In their absence, All-Stars Tim Hardaway and Alonzo Mourning are trying to carry the offense, with dismal results. Hardaway is shooting 35 percent, while Mourning is shooting 43 percent with 17 turnovers and three assists.
"It has been almost 2« years since we had this kind of doubt," Riley said. "Since two of our key guys aren't here, we've got to find a game we can play that's a little bit different now that's going to be effective."
Riley considered acquiring Latrell Sprewell before the season but opted not to make a blockbuster deal. As a result, his options to replace Mashburn and Lenard are mostly unappealing. There's Keith Askins, Mark Strickland, an aging Dan Majerle and three newcomers: Clarence Weatherspoon, Terry Porter and Mark Davis.
"We've got to find some combination, some way to make this thing work," Riley said. "We're not going to feel sorry for ourselves."
Early results suggest the pack in the Eastern Conference is gaining on the Heat. They're 0-2 at home against Detroit and Boston, two teams that failed to make the playoffs last year. Miami also lost at Charlotte and barely beat the Knicks in New York.
Although the offensive options look bleak, Riley is more concerned about breakdowns in areas that have traditionally been Miami's strengths.
"Our defense and rebounding simply have to get together," he said. "We're having a lot of mental lapses in those areas right now. Teams are getting right to the rim on us, and that can't be tolerated."
"The first four games, our defense just hasn't been there," Brown agreed, "and that's been our trademark."
The Heat always count on Riley to find a solution. Last season, they went 26-8 without Mashburn in the starting lineup and 17-9 without Mourning.
But at the moment, a team that hoped to reach the NBA finals for the first time in franchise history is playing poorly. Miami will try for a turnaround beginning Thursday against Toronto.
"In every facet of the game, we're just not getting it done," Mourning said. "Something has to change before it gets worse."

* Record set
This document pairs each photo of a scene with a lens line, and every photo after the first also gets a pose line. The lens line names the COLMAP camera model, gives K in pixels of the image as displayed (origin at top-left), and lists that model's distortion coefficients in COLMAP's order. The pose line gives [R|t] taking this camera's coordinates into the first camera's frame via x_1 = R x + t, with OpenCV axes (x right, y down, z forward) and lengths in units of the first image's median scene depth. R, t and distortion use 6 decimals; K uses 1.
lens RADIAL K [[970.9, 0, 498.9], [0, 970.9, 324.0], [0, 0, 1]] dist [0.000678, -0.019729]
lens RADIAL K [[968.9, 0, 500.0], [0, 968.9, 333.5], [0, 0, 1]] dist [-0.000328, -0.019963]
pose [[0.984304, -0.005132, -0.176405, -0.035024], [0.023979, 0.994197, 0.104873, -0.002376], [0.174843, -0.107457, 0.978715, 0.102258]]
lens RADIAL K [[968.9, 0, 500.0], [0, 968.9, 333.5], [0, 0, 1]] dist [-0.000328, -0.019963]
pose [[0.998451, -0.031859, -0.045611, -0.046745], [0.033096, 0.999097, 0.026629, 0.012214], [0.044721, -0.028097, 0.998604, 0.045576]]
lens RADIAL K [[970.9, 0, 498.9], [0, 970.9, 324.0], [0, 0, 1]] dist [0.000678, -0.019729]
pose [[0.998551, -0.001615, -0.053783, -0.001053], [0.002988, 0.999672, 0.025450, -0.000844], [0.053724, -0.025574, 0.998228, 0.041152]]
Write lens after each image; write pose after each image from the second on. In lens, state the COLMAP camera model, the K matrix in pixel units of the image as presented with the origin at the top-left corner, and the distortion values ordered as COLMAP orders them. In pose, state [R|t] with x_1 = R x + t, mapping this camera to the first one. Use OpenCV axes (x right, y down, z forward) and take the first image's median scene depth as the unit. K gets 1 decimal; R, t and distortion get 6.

* What to work on
Please reproduce the passage of the Miami Heat article between "But at the moment, a" and "Thursday against Toronto.", inclusive, word for word.

* Answer to the problem
But at the moment, a team that hoped to reach the NBA finals for the first time in franchise history is playing poorly. Miami will try for a turnaround beginning Thursday against Toronto.